IoC container¶
An IoC container is the runtime that turns the inversion-of-control principle into a usable mechanism. It owns a registry of bindings and a resolver that constructs instances on demand. Conceptually:
+------------------+
| Container |
| |
bindings --> | token -> factory | <-- resolver
| |
+------------------+
|
v
live instances
Three responsibilities, in one object:
- Registry: store which factory produces which token, and under what lifecycle (transient / singleton / scoped).
- Resolver: given a token, look up its binding, recurse into its dependencies, invoke factories in the right order, return the constructed instance.
- Lifecycle manager: cache singletons, scope scoped bindings, tear down closeables in LIFO order on exit.
A minimal example¶
from tripack_container import Container
container = Container()
container.bind(Clock, SystemClock)
container.bind(Cache, MemoryCache)
container.bind_class(App)
app = container.resolve(App)
Five lines: three bindings + one resolution. The container
walks App.__init__ annotations, sees Clock and Cache,
resolves them recursively, and calls App(clock, cache). The
consumer's code does not order construction, does not hold
intermediate references, does not pass anything around.
What's in the registry¶
Each entry is a Binding:
@dataclass(frozen=True, slots=True)
class Binding:
token: DependencyToken # who is this for
factory: Callable[..., Any] | None
async_factory: Callable[..., Awaitable[Any]] | None
lifecycle: Lifecycle # TRANSIENT / SINGLETON / SCOPED
auto_inject: bool
Exactly one of factory / async_factory is set per binding,
so the container knows whether resolve or aresolve can
drive it. auto_inject flips the resolver into constructor-
introspection mode.
What the resolver does¶
A resolve(token) call walks the binding's factory signature
once (at bind time, via inspect.get_annotations), then at
resolve time:
- Looks up the binding in the registry.
- Checks the lifecycle cache (singleton dict on the resolver,
scoped dict on the active
Scope) for an existing instance. - On a cache miss, opens a cycle-detection frame around the
token (so a factory that recursively resolves the same
token raises
CircularDependencyErrorrather than stack-overflowing). - Invokes the factory. If
auto_injectis on, each parameter is recursively resolved first. - Caches the result if the lifecycle warrants it.
- Registers
close/acloseon the scope's teardown list when the new instance is a closeable.

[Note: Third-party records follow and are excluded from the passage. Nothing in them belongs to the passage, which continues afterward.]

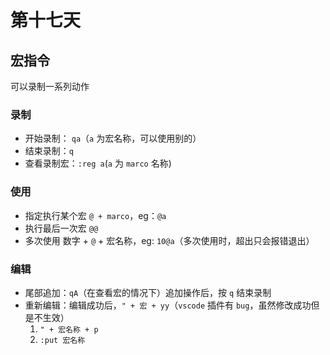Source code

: # 第十七天

## 宏指令

可以录制一系列动作

### 录制

- 开始录制： `qa`（`a` 为宏名称，可以使用别的）
- 结束录制：`q`
- 查看录制宏：`:reg a`(`a` 为 `marco` 名称)

### 使用

- 指定执行某个宏 `@ + marco`，eg：`@a`
- 执行最后一次宏 `@@`
- 多次使用 数字 + `@` + 宏名称，eg: `10@a`（多次使用时，超出只会报错退出）

### 编辑

- 尾部追加：`qA`（在查看宏的情况下）追加操作后，按 `q` 结束录制
- 重新编辑：编辑成功后，`" + 宏 + yy`（`vscode` 插件有 `bug`，虽然修改成功但是不生效）
  1.  `" + 宏名称 + p`
  2.  `:put 宏名称`
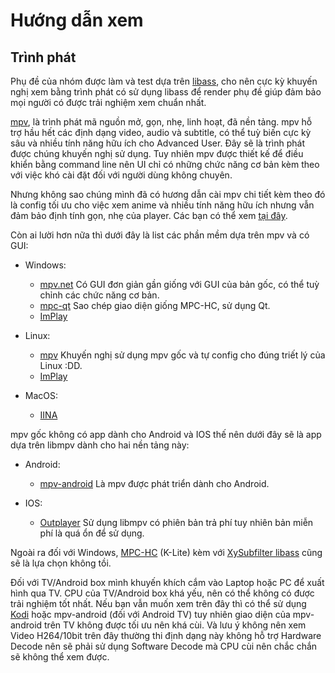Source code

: # Hướng dẫn xem

## Trình phát
Phụ đề của nhóm được làm và test dựa trên [libass](https://github.com/libass/libass), cho nên cực kỳ khuyến nghị xem bằng trình phát có sử dụng libass để render phụ đề giúp đảm bảo mọi người có được trải nghiệm xem chuẩn nhất. 

[mpv](https://mpv.io/), là trình phát mã nguồn mở, gọn, nhẹ, linh hoạt, đã nền tảng. mpv hỗ trợ hầu hết các định dạng video, audio và subtitle, có thể tuỳ biến cực kỳ sâu và nhiều tính năng hữu ích cho Advanced User. Đây sẽ là trình phát được chúng khuyến nghị sử dụng. Tuy nhiên mpv được thiết kế để điều khiển bằng command line nên UI chỉ có những chức năng cơ bản kèm theo với việc khó cài đặt đối với người dùng không chuyên. 

Nhưng không sao chúng mình đã có hương dẫn cài mpv chi tiết kèm theo đó là config tối ưu cho việc xem anime và nhiều tính năng hữu ích nhưng vẫn đảm bảo định tính gọn, nhẹ của player. Các bạn có thể xem [tại đây]((huong-dan-xem/mpv.md)).

Còn ai lười hơn nữa thì dưới đây là list các phần mềm dựa trên mpv và có GUI:

- Windows:
  - [mpv.net](https://github.com/mpvnet-player/mpv.net/releases) Có GUI đơn giản gần giống với GUI của bản gốc, có thể tuỳ chỉnh các chức năng cơ bản.
  - [mpc-qt](https://github.com/mpc-qt/mpc-qt/releases) Sao chép giao diện giống MPC-HC, sử dụng Qt.
  - [ImPlay](https://github.com/tsl0922/ImPlay)

- Linux:
  - [mpv](https://github.com/mpv-player/mpv) Khuyến nghị sử dụng mpv gốc và tự config cho đúng triết lý của Linux :DD.
  - [ImPlay](https://github.com/tsl0922/ImPlay)

- MacOS:
  - [IINA](https://iina.io/)

mpv gốc không có app dành cho Android và IOS thế nên dưới đây sẽ là app dựa trên libmpv dành cho hai nền tảng này:

- Android:
  - [mpv-android](https://github.com/mpv-android/mpv-android) Là mpv được phát triển dành cho Android.

- IOS:
  - [Outplayer](https://outplayer.app/) Sử dụng libmpv có phiên bản trả phí tuy nhiên bản miễn phí là quá ổn để sử dụng.

Ngoài ra đối với Windows, [MPC-HC](https://codecguide.com/download_k-lite_codec_pack_mega.htm) (K-Lite) kèm với [XySubfilter libass](https://github.com/Masaiki/xy-VSFilter) cũng sẽ là lựa chọn không tồi.

Đối với TV/Android box mình khuyến khích cắm vào Laptop hoặc PC để xuất hình qua TV. CPU của TV/Android box khá yếu, nên có thể không có được trải nghiệm tốt nhất. Nếu bạn vẫn muốn xem trên đây thì có thể sử dụng [Kodi](https://kodi.tv/) hoặc mpv-android (đối với Android TV) tuy nhiên giao diện của mpv-android trên TV không được tối ưu nên khá cùi. Và lưu ý không nên xem Video H264/10bit trên đây thường thi định dạng này không hỗ trợ Hardware Decode nên sẽ phải sử dụng Software Decode mà CPU cùi nên chắc chắn sẽ không thể xem được.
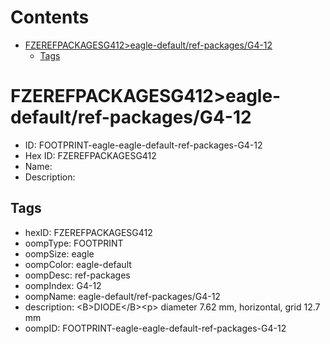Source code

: 



Contents
========

* [FZEREFPACKAGESG412>eagle-default/ref-packages/G4-12](#fzerefpackagesg412eagle-defaultref-packagesg4-12)
	* [Tags](#tags)

# FZEREFPACKAGESG412>eagle-default/ref-packages/G4-12

- ID: FOOTPRINT-eagle-eagle-default-ref-packages-G4-12
- Hex ID: FZEREFPACKAGESG412
- Name: 
- Description: 

## Tags

- hexID: FZEREFPACKAGESG412
- oompType: FOOTPRINT
- oompSize: eagle
- oompColor: eagle-default
- oompDesc: ref-packages
- oompIndex: G4-12
- oompName: eagle-default/ref-packages/G4-12
- description: &lt;B&gt;DIODE&lt;/B&gt;&lt;p&gt;&#xD;
diameter 7.62 mm, horizontal, grid 12.7 mm
- oompID: FOOTPRINT-eagle-eagle-default-ref-packages-G4-12
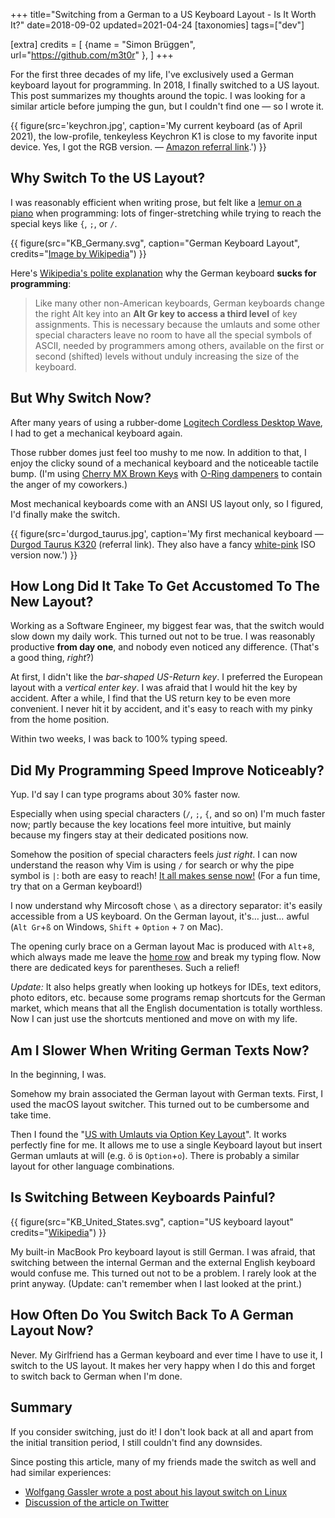 +++
title="Switching from a German to a US Keyboard Layout - Is It Worth It?"
date=2018-09-02
updated=2021-04-24
[taxonomies]
tags=["dev"]

[extra]
credits = [
  {name = "Simon Brüggen", url="https://github.com/m3t0r" },
]
+++

For the first three decades of my life, I've exclusively used a German keyboard layout for programming. In 2018, I finally switched to a US layout.
This post summarizes my thoughts around the topic.
I was looking for a similar article before jumping the gun, but I couldn't find one &mdash; so I wrote it.

{{ figure(src='keychron.jpg', caption='My current keyboard (as of April 2021), the low-profile, tenkeyless Keychron K1 is close to my favorite input device. Yes, I got the RGB version. &mdash; [Amazon referral link](https://amzn.to/3tRatjU).') }}

## Why Switch To the US Layout?

I was reasonably efficient when writing prose, but felt like
a [lemur on a piano](https://www.etsy.com/listing/896826954/funny-piano-art-print-leptodactylous-aye) when programming:
lots of finger-stretching while trying to reach the special keys like `{`, `;`, or `/`.

{{ figure(src="KB_Germany.svg", caption="German Keyboard Layout", credits="[Image by Wikipedia](https://commons.wikimedia.org/w/index.php?curid=1058095)") }}

Here's [Wikipedia's polite
explanation](https://en.wikipedia.org/wiki/German_keyboard_layout) why the
German keyboard **sucks for programming**:

> Like many other non-American keyboards, German keyboards change the right Alt
> key into an <b>Alt Gr key to access a third level</b> of key assignments. This is
> necessary because the umlauts and some other special characters leave no room
> to have all the special symbols of ASCII, needed by programmers among others,
> available on the first or second (shifted) levels without unduly increasing
> the size of the keyboard.

## But Why Switch **Now**?

After many years of using a rubber-dome [Logitech Cordless Desktop
Wave](https://support.logitech.com/en_us/product/cordless-desktop-wave/), I
had to get a mechanical keyboard again.

Those rubber domes just feel too mushy to me now. In addition to that, I enjoy the
clicky sound of a mechanical keyboard and the noticeable tactile bump. (I'm using
[Cherry MX Brown Keys](https://amzn.to/3mm2WHf) with [O-Ring dampeners](https://amzn.to/3miCfTK) to contain the anger of my coworkers.)

Most mechanical keyboards come with an ANSI US layout only, so I figured, I'd
finally make the switch.

{{ figure(src='durgod_taurus.jpg', caption='My first mechanical keyboard &mdash; [Durgod Taurus K320](https://www.amazon.de/gp/product/B07QK16RDQ/ref=as_li_tl?ie=UTF8&tag=matthiasendle-21&camp=1638&creative=6742&linkCode=as2&creativeASIN=B07QK16RDQ&linkId=fb0a782ecbc713f8266b90b941375a5f) (referral link). They also have a fancy [white-pink](https://www.amazon.de/gp/product/B081LZV2QM?ie=UTF8&tag=matthiasendle-21&camp=1638&linkCode=xm2&creativeASIN=B081LZV2QM) ISO version now.') }}

## How Long Did It Take To Get Accustomed To The New Layout?

Working as a Software Engineer, my biggest fear was, that the switch would slow
down my daily work. This turned out not to be true. I was reasonably productive
**from day one**, and nobody even noticed any difference. (That's a good thing,
*right*?)

At first, I didn't like the _bar-shaped US-Return key_. I preferred the European
layout with a _vertical enter key_. I was afraid that I would hit the key by
accident. After a while, I find that the US return key to be even more convenient.
I never hit it by accident, and it's easy to reach with my pinky from the home position.

Within two weeks, I was back to 100% typing speed.

## Did My Programming Speed Improve Noticeably?

Yup. I'd say I can type programs about 30% faster now.

Especially when using special characters (`/`, `;`, `{`, and so on) I'm much
faster now; partly because the key locations feel more intuitive, but mainly
because my fingers stay at their dedicated positions now.

Somehow the position of special characters feels *just right*. I can now understand the
reason why Vim is using `/` for search or why the pipe symbol is `|`: both are
easy to reach! [It all makes sense now!](/2018/ten-years-of-vim)
(For a fun time, try that on a German keyboard!)

I now understand why Mircosoft chose `\` as a directory separator: it's easily
accessible from a US keyboard. On the German layout, it's&hellip; just&hellip; awful
(`Alt Gr`+`ß` on Windows, `Shift` + `Option` + `7` on Mac).

The opening curly brace on a German layout Mac is produced with `Alt`+`8`, which
always made me leave the [home
row](https://en.wikipedia.org/wiki/Touch_typing#Home_row) and break my typing
flow. Now there are dedicated keys for parentheses. Such a relief!

*Update:* It also helps greatly when looking up hotkeys for IDEs, text editors,
photo editors, etc. because some programs remap shortcuts for the German market,
which means that all the English documentation is totally worthless.
Now I can just use the shortcuts mentioned and move on with my life.
## Am I Slower When Writing German Texts Now?

In the beginning, I was.

Somehow my brain associated the German layout with German
texts. First, I used the macOS layout switcher.
This turned out to be cumbersome and take time.

Then I found the "[US with Umlauts via Option Key
Layout](https://hci.rwth-aachen.de/usgermankeyboard)". It works perfectly fine for
me. It allows me to use a single Keyboard layout but insert German umlauts at will
(e.g. ö is `Option`+`o`). There is probably a similar layout for other language combinations.

## Is Switching Between Keyboards Painful?

{{ figure(src="KB_United_States.svg", caption="US keyboard layout" credits="[Wikipedia](https://commons.wikimedia.org/wiki/File:KB_United_States.svg)") }}

My built-in MacBook Pro keyboard layout is still German. I was afraid, that switching between
the internal German and the external English keyboard would confuse me. This
turned out not to be a problem. I rarely look at the print anyway.
(Update: can't remember when I last looked at the print.)

## How Often Do You Switch Back To A German Layout Now?

Never. My Girlfriend has a German keyboard and ever time I have to use it, I switch to the US layout. It makes her very happy when I do this and forget to switch back to German when I'm done.
## Summary

If you consider switching, just do it! I don't look back at all
and apart from the initial transition period, I still couldn't find any downsides.

Since posting this article, many of my friends made the switch as well and 
had similar experiences:

* [Wolfgang Gassler wrote a post about his layout switch on Linux](https://wolfgang.gassler.org/switch-keyboard-german-to-english-linux-fedora/)
* [Discussion of the article on Twitter](https://twitter.com/ro14nd/status/1304360915840753664)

Async resolution mirrors the same path with aresolve /
ascope. Concurrent asyncio.gather calls open their own
resolution contexts via ContextVar, so two parallel
resolutions of the same singleton observe the same
canonical instance (the registration guard is race-safe).

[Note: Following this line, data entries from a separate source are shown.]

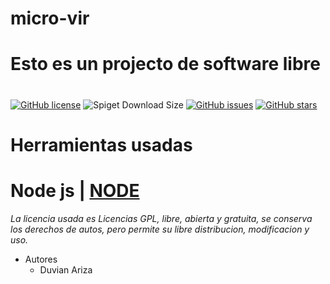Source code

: # micro-vir
# Esto es un projecto de software libre <h1> 
[![GitHub license](https://img.shields.io/github/license/099duvian/micro-vir)](https://github.com/099duvian/micro-vir/blob/main/LICENSE)
![Spiget Download Size](https://img.shields.io/spiget/download-size/2.36%20gb?style=plastic)
[![GitHub issues](https://img.shields.io/github/issues/099duvian/micro-vir)](https://github.com/099duvian/micro-vir/issues)
[![GitHub stars](https://img.shields.io/github/stars/099duvian/micro-vir)](https://github.com/099duvian/micro-vir/stargazers)
# Herramientas usadas <h8> 
# Node js | [NODE](https://nodejs.org/es/) <h8>
*La licencia usada es Licencias GPL, libre, abierta y gratuita, se conserva los derechos de autos, pero permite su libre distribucion, modificacion y uso.*
* Autores
  * Duvian Ariza
#


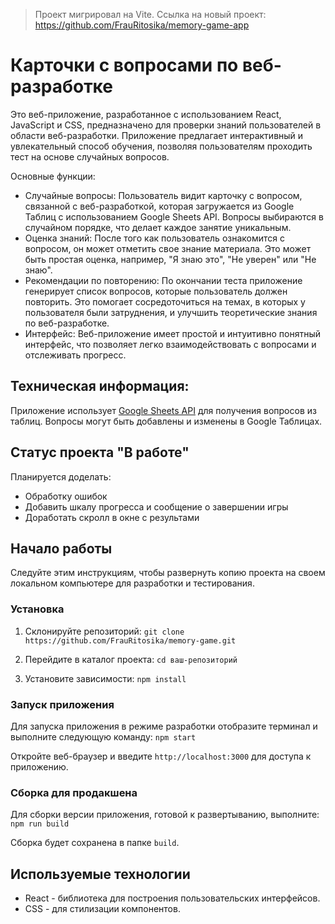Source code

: > Проект мигрировал на Vite. Ссылка на новый проект: https://github.com/FrauRitosika/memory-game-app

# Карточки с вопросами по веб-разработке 

Это веб-приложение, разработанное с использованием React, JavaScript и CSS, предназначено для проверки знаний пользователей в области веб-разработки. Приложение предлагает интерактивный и увлекательный способ обучения, позволяя пользователям проходить тест на основе случайных вопросов.

Основные функции:
- Случайные вопросы: Пользователь видит карточку с вопросом, связанной с веб-разработкой, которая загружается из Google Таблиц с использованием Google Sheets API. Вопросы выбираются в случайном порядке, что делает каждое занятие уникальным.
- Оценка знаний: После того как пользователь ознакомится с вопросом, он может отметить свое знание материала. Это может быть простая оценка, например, "Я знаю это", "Не уверен" или "Не знаю". 
- Рекомендации по повторению: По окончании теста приложение генерирует список вопросов, которые пользователь должен повторить. Это помогает сосредоточиться на темах, в которых у пользователя были затруднения, и улучшить теоретические знания по веб-разработке.
- Интерфейс: Веб-приложение имеет простой и интуитивно понятный интерфейс, что позволяет легко взаимодействовать с вопросами и отслеживать прогресс.

## Техническая информация:

Приложение использует [Google Sheets API](https://developers.google.com/sheets/api/reference/rest) для получения вопросов из таблиц. Вопросы могут быть добавлены и изменены в Google Таблицах.

## Статус проекта "В работе" 

Планируется доделать:
  - Обработку ошибок
  - Добавить шкалу прогресса и сообщение о завершении игры
  - Доработать скролл в окне с результами

## Начало работы

Следуйте этим инструкциям, чтобы развернуть копию проекта на своем локальном компьютере для разработки и тестирования.

### Установка

1. Склонируйте репозиторий:
   `git clone https://github.com/FrauRitosika/memory-game.git`

2. Перейдите в каталог проекта:
   `cd ваш-репозиторий`

3. Установите зависимости:
   `npm install`
   
### Запуск приложения

Для запуска приложения в режиме разработки отобразите терминал и выполните следующую команду:
`npm start`

Откройте веб-браузер и введите `http://localhost:3000` для доступа к приложению.

### Сборка для продакшена

Для сборки версии приложения, готовой к развертыванию, выполните:
`npm run build`

Сборка будет сохранена в папке `build`.

## Используемые технологии

- React - библиотека для построения пользовательских интерфейсов.
- CSS - для стилизации компонентов.
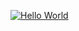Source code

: [![Hello World](https://github.com/d-mac/github-actions/actions/workflows/hello_world.yml/badge.svg)](https://github.com/d-mac/github-actions/actions/workflows/hello_world.yml)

Lifecycles in a sentence each¶
TRANSIENT: build a fresh instance on every resolve. No cache.SINGLETON: build once per container. Cached on the resolver. Survives every scope.SCOPED: build once perScope. Cached on the scope. Distinct across scopes; requires one to be open.

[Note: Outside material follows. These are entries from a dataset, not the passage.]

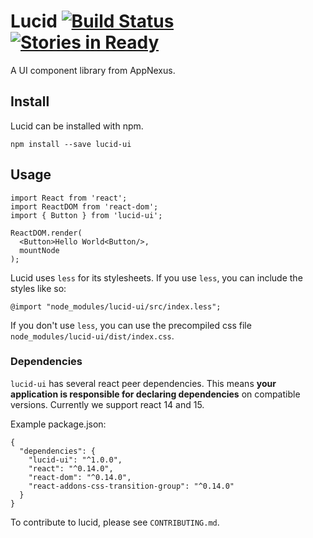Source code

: # Lucid [![Build Status](https://travis-ci.org/appnexus/lucid.svg?branch=master)](https://travis-ci.org/appnexus/lucid) [![Stories in Ready](https://badge.waffle.io/appnexus/lucid.png?label=ready&title=Ready)](https://waffle.io/appnexus/lucid)

A UI component library from AppNexus.

## Install

Lucid can be installed with npm.

    npm install --save lucid-ui

## Usage

    import React from 'react';
    import ReactDOM from 'react-dom';
    import { Button } from 'lucid-ui';

    ReactDOM.render(
      <Button>Hello World<Button/>,
      mountNode
    );

Lucid uses `less` for its stylesheets. If you use `less`, you can include the
styles like so:

    @import "node_modules/lucid-ui/src/index.less";

If you don't use `less`, you can use the precompiled css file
`node_modules/lucid-ui/dist/index.css`.

### Dependencies

`lucid-ui` has several react peer dependencies. This means **your application
is responsible for declaring dependencies** on compatible versions. Currently
we support react 14 and 15.

Example package.json:

    {
      "dependencies": {
        "lucid-ui": "^1.0.0",
        "react": "^0.14.0",
        "react-dom": "^0.14.0",
        "react-addons-css-transition-group": "^0.14.0"
      }
    }

To contribute to lucid, please see `CONTRIBUTING.md`.
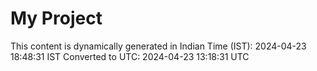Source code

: # My Project

This content is dynamically generated in Indian Time (IST): 2024-04-23 18:48:31 IST
Converted to UTC: 2024-04-23 13:18:31 UTC
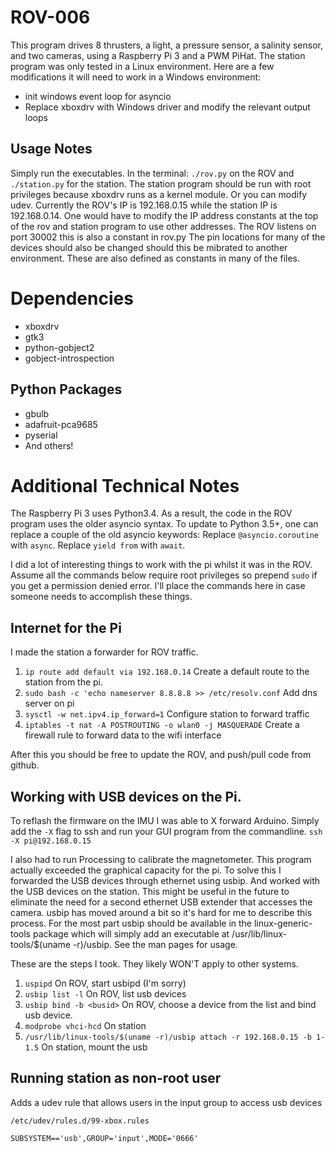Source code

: # ROV-006
This program drives 8 thrusters, a light, a pressure sensor, a salinity sensor, and two cameras, using a Raspberry Pi 3 and a PWM PiHat.
The station program was only tested in a Linux environment.
Here are a few modifications it will need to work in a Windows environment:
* init windows event loop for asyncio
* Replace xboxdrv with Windows driver and modify the relevant output loops

## Usage Notes
Simply run the executables. In the terminal: `./rov.py` on the ROV and `./station.py` for the station.
The station program should be run with root privileges because xboxdrv runs as a kernel module. Or you can modify udev.
Currently the ROV's IP is 192.168.0.15 while the station IP is 192.168.0.14.
One would have to modify the IP address constants at the top of the rov and station program to use other addresses.
The ROV listens on port 30002 this is also a constant in rov.py
The pin locations for many of the devices should also be changed should this be mibrated to another environment. These are also defined as constants in many of the files.

# Dependencies
* xboxdrv
* gtk3
* python-gobject2
* gobject-introspection
## Python Packages
* gbulb
* adafruit-pca9685
* pyserial
* And others!

# Additional Technical Notes
The Raspberry Pi 3 uses Python3.4. As a result, the code in the ROV program uses the older asyncio syntax.
To update to Python 3.5+, one can replace a couple of the old asyncio keywords:
Replace `@asyncio.coroutine` with `async`. Replace `yield from` with `await`.

I did a lot of interesting things to work with the pi whilst it was in the ROV.
Assume all the commands below require root privileges so prepend `sudo` if you get a permission denied error.
I'll place the commands here in case someone needs to accomplish these things.
## Internet for the Pi
I made the station a forwarder for ROV traffic.
1. `ip route add default via 192.168.0.14` Create a default route to the station from the pi.
2. `sudo bash -c 'echo nameserver 8.8.8.8 >> /etc/resolv.conf` Add dns server on pi
3. `sysctl -w net.ipv4.ip_forward=1` Configure station to forward traffic
4. `iptables -t nat -A POSTROUTING -o wlan0 -j MASQUERADE` Create a firewall rule to forward data to the wifi interface

After this you should be free to update the ROV, and push/pull code from github.

## Working with USB devices on the Pi.
To reflash the firmware on the IMU I was able to X forward Arduino.
Simply add the `-X` flag to ssh and run your GUI program from the commandline.
`ssh -X pi@192.168.0.15`

I also had to run Processing to calibrate the magnetometer.
This program actually exceeded the graphical capacity for the pi.
To solve this I forwarded the USB devices through ethernet using usbip.
And worked with the USB devices on the station.
This might be useful in the future to eliminate the need for a second ethernet USB extender that accesses the camera.
usbip has moved around a bit so it's hard for me to describe this process.
For the most part usbip should be available in the linux-generic-tools package which will simply add an executable at /usr/lib/linux-tools/$(uname -r)/usbip.
See the man pages for usage.

These are the steps I took. They likely WON'T apply to other systems.
1. `uspipd` On ROV, start usbipd (I'm sorry)
2. `usbip list -l` On ROV, list usb devices
3. `usbip bind -b <busid>` On ROV, choose a device from the list and bind usb device.
4. `modprobe vhci-hcd` On station
5. `/usr/lib/linux-tools/$(uname -r)/usbip attach -r 192.168.0.15 -b 1-1.5` On station, mount the usb

## Running station as non-root user
Adds a udev rule that allows users in the input group to access usb devices

`/etc/udev/rules.d/99-xbox.rules`

`SUBSYSTEM=='usb',GROUP='input',MODE='0666'`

See Lifecycle for the contract
and Container.scope for the
runtime semantics.
Composition¶
Real wiring grows past a handful of binds. The container exposes three layers of composition:
- Provider helpers (
@singleton,@scoped,@transient, plus async cousins): tag a factory with its lifecycle sobindpicks it up automatically. - Modules (
ModuleProtocol +ContainerBuilder.install): bundle a set of related bindings under oneregister(builder)call. - Configuration loaders (
Container.from_toml/from_json/from_yaml): describe the entire wiring declaratively in a text file; the loader resolves dotted Python names to live objects.
A typical application combines all three: helpers on individual factories, modules per feature, a single TOML at the root for environment-specific overrides.
Composition root¶
The point in the program where the container is built and the top-level service is resolved is called the composition root. It is usually:
- one place per process (the entry point);
- as small as possible (one builder, one
build(), one resolve, onewith container:for teardown); - the only place that touches
Containerdirectly. Every other module receives its dependencies via constructor parameters or@inject.
def main() -> None:
builder = ContainerBuilder()
builder.install(infrastructure_module)
builder.install(domain_module)
builder.bind(Config, lambda: Config.load(os.environ["APP_CONFIG"]))
with builder.build() as container:
container.resolve(App).run()
Outside main, no service should know that a Container
exists.
When a container hurts more than it helps¶
- A 30-line script. Just instantiate the three objects.
- Hot paths. The resolver walks a tree on every resolve; for tight loops, look up the resolved value once at startup and cache it.
- Tests that need surgical wiring. The container is
optimised for the typical case; an unusual test may be
clearer with manual
App(fake_clock, fake_cache).
The container is a force multiplier when the wiring is large and varied. Below that scale, plain dependency injection (by hand, in the composition root) is the right answer.